:: RECORDS FOR THIS TASK ::

○ ○ ○ ○

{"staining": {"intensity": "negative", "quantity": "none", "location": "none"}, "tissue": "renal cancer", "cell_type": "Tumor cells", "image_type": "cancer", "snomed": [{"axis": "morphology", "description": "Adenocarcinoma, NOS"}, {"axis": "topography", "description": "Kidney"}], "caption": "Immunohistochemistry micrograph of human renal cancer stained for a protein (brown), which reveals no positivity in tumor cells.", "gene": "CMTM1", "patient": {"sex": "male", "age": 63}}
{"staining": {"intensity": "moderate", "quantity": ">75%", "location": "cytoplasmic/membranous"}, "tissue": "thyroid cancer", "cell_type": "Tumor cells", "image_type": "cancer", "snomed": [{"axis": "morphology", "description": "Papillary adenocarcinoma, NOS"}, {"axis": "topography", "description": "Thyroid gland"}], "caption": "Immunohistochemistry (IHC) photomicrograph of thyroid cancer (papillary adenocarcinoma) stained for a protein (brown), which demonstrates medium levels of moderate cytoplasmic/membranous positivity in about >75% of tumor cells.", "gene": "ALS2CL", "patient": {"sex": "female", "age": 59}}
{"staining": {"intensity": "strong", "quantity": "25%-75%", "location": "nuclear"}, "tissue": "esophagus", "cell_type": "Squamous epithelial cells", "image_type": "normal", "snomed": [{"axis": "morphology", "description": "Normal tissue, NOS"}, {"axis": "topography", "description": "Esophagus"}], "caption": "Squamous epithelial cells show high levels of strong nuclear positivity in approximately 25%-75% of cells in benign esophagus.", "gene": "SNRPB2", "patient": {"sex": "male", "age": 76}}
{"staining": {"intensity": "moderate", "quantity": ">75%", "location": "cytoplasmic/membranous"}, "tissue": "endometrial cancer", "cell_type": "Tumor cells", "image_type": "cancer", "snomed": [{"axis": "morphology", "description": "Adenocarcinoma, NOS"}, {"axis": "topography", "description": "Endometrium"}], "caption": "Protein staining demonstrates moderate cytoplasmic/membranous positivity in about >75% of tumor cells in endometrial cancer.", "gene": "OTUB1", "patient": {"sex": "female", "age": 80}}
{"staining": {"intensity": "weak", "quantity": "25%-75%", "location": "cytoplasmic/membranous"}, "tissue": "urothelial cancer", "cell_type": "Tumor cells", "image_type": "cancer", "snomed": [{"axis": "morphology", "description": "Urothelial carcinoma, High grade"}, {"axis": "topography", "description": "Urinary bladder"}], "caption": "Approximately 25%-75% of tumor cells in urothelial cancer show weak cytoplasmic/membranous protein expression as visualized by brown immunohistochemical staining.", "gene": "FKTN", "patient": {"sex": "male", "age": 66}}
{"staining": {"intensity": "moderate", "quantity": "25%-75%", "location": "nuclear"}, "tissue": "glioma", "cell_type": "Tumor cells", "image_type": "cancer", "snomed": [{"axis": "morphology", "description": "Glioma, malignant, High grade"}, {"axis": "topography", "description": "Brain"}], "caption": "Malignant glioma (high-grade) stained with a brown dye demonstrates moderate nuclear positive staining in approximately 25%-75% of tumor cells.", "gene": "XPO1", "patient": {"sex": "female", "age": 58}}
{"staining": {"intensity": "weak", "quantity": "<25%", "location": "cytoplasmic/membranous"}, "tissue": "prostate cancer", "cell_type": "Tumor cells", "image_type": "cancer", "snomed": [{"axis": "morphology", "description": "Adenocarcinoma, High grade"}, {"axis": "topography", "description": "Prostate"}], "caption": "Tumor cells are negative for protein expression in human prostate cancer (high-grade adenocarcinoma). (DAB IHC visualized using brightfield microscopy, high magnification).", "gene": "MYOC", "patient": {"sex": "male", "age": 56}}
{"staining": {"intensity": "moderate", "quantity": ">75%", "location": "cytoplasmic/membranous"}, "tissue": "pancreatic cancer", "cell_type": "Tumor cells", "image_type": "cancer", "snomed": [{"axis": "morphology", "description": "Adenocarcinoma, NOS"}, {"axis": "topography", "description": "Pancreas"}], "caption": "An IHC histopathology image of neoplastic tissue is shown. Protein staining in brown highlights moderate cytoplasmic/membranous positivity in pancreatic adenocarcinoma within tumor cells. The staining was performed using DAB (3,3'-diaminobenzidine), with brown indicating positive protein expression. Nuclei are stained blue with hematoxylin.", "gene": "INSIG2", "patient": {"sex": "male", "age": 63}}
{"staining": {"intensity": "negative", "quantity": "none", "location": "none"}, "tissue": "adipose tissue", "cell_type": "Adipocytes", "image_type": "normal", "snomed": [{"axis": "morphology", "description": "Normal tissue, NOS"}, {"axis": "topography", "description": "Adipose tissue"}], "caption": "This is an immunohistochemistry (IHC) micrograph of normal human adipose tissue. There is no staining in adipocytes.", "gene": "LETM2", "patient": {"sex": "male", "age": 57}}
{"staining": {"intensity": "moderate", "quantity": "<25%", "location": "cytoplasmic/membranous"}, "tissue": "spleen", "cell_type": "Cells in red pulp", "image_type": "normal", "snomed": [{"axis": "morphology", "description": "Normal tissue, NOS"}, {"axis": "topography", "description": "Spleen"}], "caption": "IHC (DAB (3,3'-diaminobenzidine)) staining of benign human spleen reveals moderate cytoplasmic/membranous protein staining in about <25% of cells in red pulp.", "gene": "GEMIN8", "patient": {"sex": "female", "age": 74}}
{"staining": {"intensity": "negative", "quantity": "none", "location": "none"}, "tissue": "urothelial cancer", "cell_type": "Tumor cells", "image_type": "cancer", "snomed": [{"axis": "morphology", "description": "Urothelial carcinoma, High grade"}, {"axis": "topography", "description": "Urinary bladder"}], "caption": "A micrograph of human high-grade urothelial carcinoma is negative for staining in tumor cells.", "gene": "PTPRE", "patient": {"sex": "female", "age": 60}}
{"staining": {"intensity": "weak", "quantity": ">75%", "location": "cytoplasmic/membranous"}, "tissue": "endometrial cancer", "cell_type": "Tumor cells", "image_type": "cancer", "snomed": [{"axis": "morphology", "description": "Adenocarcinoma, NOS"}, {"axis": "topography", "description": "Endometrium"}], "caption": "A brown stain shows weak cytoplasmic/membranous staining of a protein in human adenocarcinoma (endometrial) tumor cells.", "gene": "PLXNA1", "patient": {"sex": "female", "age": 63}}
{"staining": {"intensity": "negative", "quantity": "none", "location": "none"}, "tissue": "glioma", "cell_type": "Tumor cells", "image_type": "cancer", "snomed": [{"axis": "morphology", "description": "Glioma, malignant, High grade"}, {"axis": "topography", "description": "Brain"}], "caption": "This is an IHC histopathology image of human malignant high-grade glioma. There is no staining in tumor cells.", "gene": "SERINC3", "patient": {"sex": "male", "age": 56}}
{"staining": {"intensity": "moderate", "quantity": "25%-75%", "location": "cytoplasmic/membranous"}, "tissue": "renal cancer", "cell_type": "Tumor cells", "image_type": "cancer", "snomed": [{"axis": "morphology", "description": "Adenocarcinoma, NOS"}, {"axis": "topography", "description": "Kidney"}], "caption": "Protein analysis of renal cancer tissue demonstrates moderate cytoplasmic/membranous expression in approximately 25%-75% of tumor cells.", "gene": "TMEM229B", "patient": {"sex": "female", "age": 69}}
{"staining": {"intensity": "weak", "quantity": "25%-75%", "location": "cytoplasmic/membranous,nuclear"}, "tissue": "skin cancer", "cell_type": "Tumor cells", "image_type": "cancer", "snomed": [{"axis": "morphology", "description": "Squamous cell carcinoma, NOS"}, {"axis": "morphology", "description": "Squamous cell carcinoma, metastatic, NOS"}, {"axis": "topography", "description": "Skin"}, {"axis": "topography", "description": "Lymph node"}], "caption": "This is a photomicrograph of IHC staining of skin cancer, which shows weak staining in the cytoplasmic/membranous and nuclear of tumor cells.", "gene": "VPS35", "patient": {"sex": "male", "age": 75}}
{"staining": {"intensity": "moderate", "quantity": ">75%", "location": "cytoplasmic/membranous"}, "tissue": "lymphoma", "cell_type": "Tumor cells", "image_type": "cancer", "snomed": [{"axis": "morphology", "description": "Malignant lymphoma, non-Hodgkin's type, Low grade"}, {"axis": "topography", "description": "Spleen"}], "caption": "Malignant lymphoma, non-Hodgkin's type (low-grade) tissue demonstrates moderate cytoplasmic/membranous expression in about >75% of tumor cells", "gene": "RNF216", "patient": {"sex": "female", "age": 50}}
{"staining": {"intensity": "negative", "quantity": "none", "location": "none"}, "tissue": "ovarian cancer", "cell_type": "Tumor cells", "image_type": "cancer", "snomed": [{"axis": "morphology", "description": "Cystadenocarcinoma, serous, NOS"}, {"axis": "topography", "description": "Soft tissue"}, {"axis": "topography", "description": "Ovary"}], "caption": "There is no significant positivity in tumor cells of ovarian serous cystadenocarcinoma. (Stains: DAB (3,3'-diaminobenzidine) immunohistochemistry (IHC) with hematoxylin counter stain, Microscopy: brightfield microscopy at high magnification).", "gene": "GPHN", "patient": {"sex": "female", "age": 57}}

○ ○ ○ ○

:: YOUR ASSIGNMENT ::
Return nothing but the lines from the first line of the listing through the line with "(IHC) photomicrograph of", please, keeping every one of them unchanged.

:: RESPONSE TO THIS TASK ::
{"staining": {"intensity": "negative", "quantity": "none", "location": "none"}, "tissue": "renal cancer", "cell_type": "Tumor cells", "image_type": "cancer", "snomed": [{"axis": "morphology", "description": "Adenocarcinoma, NOS"}, {"axis": "topography", "description": "Kidney"}], "caption": "Immunohistochemistry micrograph of human renal cancer stained for a protein (brown), which reveals no positivity in tumor cells.", "gene": "CMTM1", "patient": {"sex": "male", "age": 63}}
{"staining": {"intensity": "moderate", "quantity": ">75%", "location": "cytoplasmic/membranous"}, "tissue": "thyroid cancer", "cell_type": "Tumor cells", "image_type": "cancer", "snomed": [{"axis": "morphology", "description": "Papillary adenocarcinoma, NOS"}, {"axis": "topography", "description": "Thyroid gland"}], "caption": "Immunohistochemistry (IHC) photomicrograph of thyroid cancer (papillary adenocarcinoma) stained for a protein (brown), which demonstrates medium levels of moderate cytoplasmic/membranous positivity in about >75% of tumor cells.", "gene": "ALS2CL", "patient": {"sex": "female", "age": 59}}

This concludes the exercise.